A Minnesota boy, born with a rare facial deformity, can now eat steak and speak clearly after undergoing surgery in May.
Kaden Reierson, 5, was treated at the Medical City Dallas International Craniofacial Institute in Texas to correct a genetic condition known as cherubism, the Bemidji Pioneer newspaper reported.
The disorder is characterized by abnormal bone tissue in the lower part of the face. It’s called cherubism because the lower and upper jaws become enlarged as bone is replaced with painless cysts or tumors. As a result, these growths give the cheeks a swollen, rounded appearance and often interfere with normal tooth development, according to the National Institutes of Health.
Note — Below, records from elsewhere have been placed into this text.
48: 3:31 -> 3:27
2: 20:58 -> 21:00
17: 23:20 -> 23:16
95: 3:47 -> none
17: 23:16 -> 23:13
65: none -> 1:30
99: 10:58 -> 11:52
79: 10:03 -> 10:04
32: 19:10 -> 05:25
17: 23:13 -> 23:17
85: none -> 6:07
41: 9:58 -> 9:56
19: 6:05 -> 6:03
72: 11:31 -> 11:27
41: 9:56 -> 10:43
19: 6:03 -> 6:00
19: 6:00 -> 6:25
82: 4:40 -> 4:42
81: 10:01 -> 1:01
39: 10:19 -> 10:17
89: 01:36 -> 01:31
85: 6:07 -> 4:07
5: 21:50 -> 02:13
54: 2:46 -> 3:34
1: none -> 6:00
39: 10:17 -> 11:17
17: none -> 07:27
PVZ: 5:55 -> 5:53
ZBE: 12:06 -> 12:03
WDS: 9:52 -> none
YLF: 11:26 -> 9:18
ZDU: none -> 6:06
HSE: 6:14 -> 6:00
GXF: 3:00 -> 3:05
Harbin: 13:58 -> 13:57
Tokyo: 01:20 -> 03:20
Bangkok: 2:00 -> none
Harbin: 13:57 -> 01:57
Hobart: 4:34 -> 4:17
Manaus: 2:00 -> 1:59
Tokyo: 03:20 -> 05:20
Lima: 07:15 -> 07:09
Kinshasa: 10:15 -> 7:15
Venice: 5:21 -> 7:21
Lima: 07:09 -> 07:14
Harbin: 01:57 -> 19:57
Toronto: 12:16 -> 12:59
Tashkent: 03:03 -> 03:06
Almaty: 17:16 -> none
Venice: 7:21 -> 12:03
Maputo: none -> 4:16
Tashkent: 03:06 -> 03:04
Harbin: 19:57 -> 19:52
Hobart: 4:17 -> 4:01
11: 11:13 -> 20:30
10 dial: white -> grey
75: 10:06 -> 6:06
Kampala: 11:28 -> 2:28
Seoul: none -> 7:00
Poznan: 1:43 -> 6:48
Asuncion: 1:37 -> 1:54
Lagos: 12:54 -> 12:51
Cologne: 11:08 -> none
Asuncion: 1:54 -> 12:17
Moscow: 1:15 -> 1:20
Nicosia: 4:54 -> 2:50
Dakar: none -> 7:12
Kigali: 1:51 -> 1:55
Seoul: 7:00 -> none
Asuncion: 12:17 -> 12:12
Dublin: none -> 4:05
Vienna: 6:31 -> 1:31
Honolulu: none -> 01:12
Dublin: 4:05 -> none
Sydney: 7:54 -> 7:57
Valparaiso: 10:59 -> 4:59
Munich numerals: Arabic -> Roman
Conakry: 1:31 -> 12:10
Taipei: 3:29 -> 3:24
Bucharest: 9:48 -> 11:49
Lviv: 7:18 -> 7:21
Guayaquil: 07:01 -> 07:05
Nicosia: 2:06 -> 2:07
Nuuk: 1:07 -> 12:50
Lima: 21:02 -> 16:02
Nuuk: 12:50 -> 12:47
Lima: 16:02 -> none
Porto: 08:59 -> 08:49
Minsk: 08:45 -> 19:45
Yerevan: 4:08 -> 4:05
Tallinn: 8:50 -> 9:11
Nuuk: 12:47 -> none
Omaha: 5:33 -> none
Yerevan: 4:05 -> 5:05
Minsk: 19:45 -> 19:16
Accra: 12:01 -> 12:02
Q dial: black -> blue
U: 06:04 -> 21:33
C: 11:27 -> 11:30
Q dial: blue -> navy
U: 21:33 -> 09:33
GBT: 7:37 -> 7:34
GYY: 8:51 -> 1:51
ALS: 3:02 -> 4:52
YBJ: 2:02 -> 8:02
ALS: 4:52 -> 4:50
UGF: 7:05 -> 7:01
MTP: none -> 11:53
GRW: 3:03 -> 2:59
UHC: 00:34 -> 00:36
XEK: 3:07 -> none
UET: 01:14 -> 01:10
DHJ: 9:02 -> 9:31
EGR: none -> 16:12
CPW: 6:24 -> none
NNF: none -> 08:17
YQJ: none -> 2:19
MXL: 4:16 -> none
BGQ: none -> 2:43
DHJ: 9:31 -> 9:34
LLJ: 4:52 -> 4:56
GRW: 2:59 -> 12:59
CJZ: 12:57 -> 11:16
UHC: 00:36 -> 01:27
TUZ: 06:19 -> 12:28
While most people with this condition have few, or any, symptoms – some cases are severe enough to cause problems with vision, breathing, speech and swallowing, the NIH said on its Web site.
In Kaden’s case, the trouble started when he was 15-months-old when his mother noticed that the roof of his mouth was arched in a sharp peak. Everything progressed from there, and the fibrous growths soon made it hard for Kaden to close his mouth, the newspaper reported.
Without the surgery, life would have been much different for Kaden. The cysts would have continued to grow until he would be unable to eat or breathe, according to the report.
As for his parents, they couldn’t be happier with the results.
“Better than ever expected,” Melissa Reierson told the newspaper.
“The other thing that’s so great is he’s breathing through his nose now,” Kaden’s father, Chad said. “It was pretty much apnea when he was sleeping.”
Kaden is expected to enter kindergarten next month.